Colombia Constitutional Court Reaffirms Arbitral Jurisdiction in State Contract Disputes
Stories are grouped across languages, rewritten into a fixed editorial format, and linked to original sources. How we report.
TL;DR
- Colombia's Constitutional Court reaffirmed arbitral tribunals' jurisdiction in public contract disputes.
- The decision follows a challenge related to unilateral contract modifications by Transmilenio.
- A previous Council of State ruling that restricted arbitral powers was overturned.
- Arbitral tribunals can address economic consequences of administrative acts if an arbitral agreement exists.
Overview
On May 21, 2026, Colombia's Constitutional Court issued Sentencia SU-142, confirming that arbitral tribunals have legal and constitutional authority to decide on the economic consequences of unilateral administrative modifications in state contracts, given the presence of an arbitration agreement. The case arose from a dispute between SI99 S.A. and Transmilenio S.A. over changes to a transport concession contract in Bogotá.
What Happened
The Constitutional Court addressed a dispute relating to a 2000 concession contract between SI99 S.A. and Transmilenio S.A. for Bogotá's mass transportation system.
In 2017, Transmilenio unilaterally altered the contract's remuneration formula, allegedly causing an economic imbalance for SI99 S.A.
SI99 S.A. initiated arbitration in 2019; the arbitral tribunal ordered compensation in 2022.
Transmilenio successfully challenged this award before the Council of State, which partially annulled it and limited arbitral jurisdiction over economic consequences arising from administrative acts.
Upon review, the Constitutional Court found the Council of State's interpretation overly restrictive, and ruled that arbitral tribunals do have jurisdiction to resolve such economic issues in the presence of an arbitral agreement.
The Court ordered the Council of State to issue a new decision in accordance with its legal reasoning within three months.
Context
The core legal question concerned whether arbitrators can decide on the economic consequences of administrative actions taken by state bodies when legally binding arbitration agreements exist in state contracts.
A 2024 Council of State unification decision had previously curtailed this jurisdiction, requiring recourse to administrative courts before monetary claims could be arbitrated.

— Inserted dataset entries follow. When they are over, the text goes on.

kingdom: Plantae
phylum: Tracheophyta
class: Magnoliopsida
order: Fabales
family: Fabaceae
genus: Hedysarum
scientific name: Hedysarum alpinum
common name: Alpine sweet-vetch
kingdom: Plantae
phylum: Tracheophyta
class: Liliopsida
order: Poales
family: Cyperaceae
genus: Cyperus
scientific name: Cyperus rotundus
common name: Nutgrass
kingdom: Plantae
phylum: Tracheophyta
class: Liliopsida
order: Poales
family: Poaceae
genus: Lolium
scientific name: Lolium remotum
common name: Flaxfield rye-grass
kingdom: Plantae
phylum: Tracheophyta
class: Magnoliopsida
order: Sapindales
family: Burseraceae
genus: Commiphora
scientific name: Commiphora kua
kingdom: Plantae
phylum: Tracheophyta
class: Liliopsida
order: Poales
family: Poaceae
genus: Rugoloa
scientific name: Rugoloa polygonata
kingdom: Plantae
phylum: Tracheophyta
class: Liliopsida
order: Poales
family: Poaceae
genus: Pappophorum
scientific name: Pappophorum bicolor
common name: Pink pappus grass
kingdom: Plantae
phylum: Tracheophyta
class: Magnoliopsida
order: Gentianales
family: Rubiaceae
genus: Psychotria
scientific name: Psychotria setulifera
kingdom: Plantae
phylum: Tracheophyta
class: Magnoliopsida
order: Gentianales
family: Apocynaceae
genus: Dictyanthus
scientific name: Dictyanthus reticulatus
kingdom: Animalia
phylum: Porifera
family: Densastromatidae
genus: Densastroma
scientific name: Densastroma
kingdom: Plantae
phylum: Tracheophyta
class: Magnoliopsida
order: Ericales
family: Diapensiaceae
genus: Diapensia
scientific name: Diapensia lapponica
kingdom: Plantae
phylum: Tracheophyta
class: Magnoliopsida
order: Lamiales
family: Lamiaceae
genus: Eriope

The Constitutional Court's decision reaffirms prior precedent and the legal framework set by Colombia's Law 1563 of 2012 supporting arbitration in public contracting.
Why It Matters
- This decision restores and clarifies the scope of arbitration for parties to public contracts in Colombia.
- It ensures that private parties do not forfeit arbitration rights over monetary claims resulting from unilateral modifications by government entities.
- The ruling is expected to strengthen legal certainty for investors, contractors, and concessionaires in Colombia's public sector.